Tire Expiration Date
When you buy new tires for your vehicle, chances are they’ve been sitting on the shelf for years and they’re not new at all. All tires have an expiration date and if it’s been six-years or longer since their date of manufacture, tire integrity declines and safety becomes a gamble.
Aaron Yoder is an assistant professor in the Department of Environmental, Agricultural, and Occupational Health at the University of Nebraska. He says the manufacture date is a Department of Transportation code of 10 or eleven numbers embossed on the inside of the tire. The last four numbers include a two-digit week code and a two-digit year code, which are often enclosed in a raised oval.
"So, if it was 3601, it would be week 36 of 2001 when it was manufactured," says Yoder. "They’re not always installed as soon as they’re manufactured, but that’s sort of when the degradation of the rubber starts.
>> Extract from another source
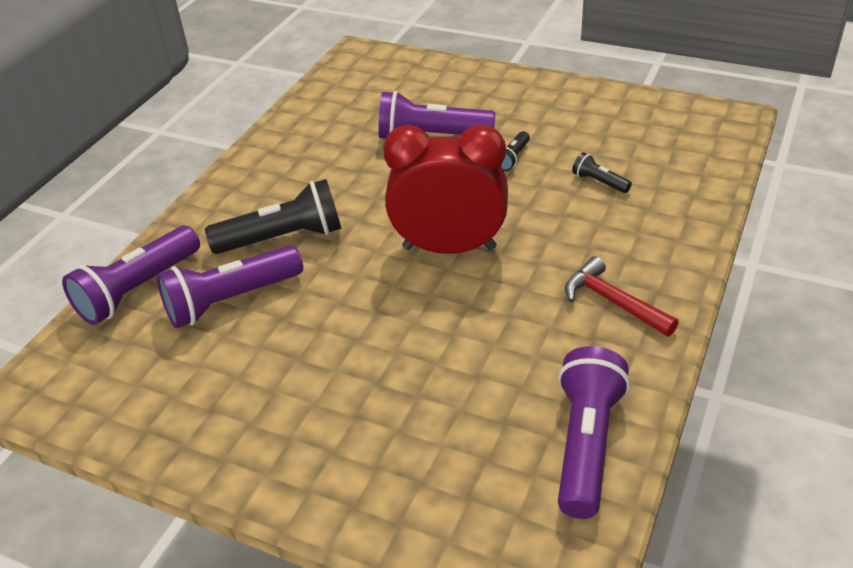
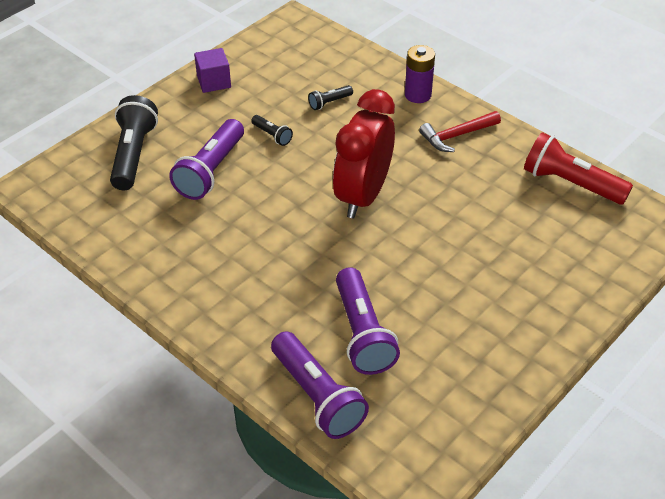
camera: 75 degrees left, 5 degrees up
black flashlight [205,179,341,254] -> black flashlight moved to [110,95,158,190]
purple flashlight [558,346,630,519] -> red flashlight [524,132,633,205]
none -> purple cube [194,48,231,93]
none -> purple battery [405,45,435,103]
As it just sits there, newer rubber is a little softer and it starts to harden over time, some of the oils come out of it and that sort of thing, so that’s why they’ve come up with these dates."
Yoder says not all retailers understand these codes so when you’re buying tires, ask for the newest tires they have, or ask to look at the codes.
If the tires currently on your vehicle are in good shape but approaching or beyond that expiration date, it’s wise to replace them.
"It’s still going to be a hazard of a blowout or a sidewall breaking, even though there’s plenty of tread on them," he says. "The recommendation is to still have them replaced at that time, because other parts of the tire could be failing."
No matter how old the tires are when you buy them, the most important aspect of tire safety is regular maintenance and inspection.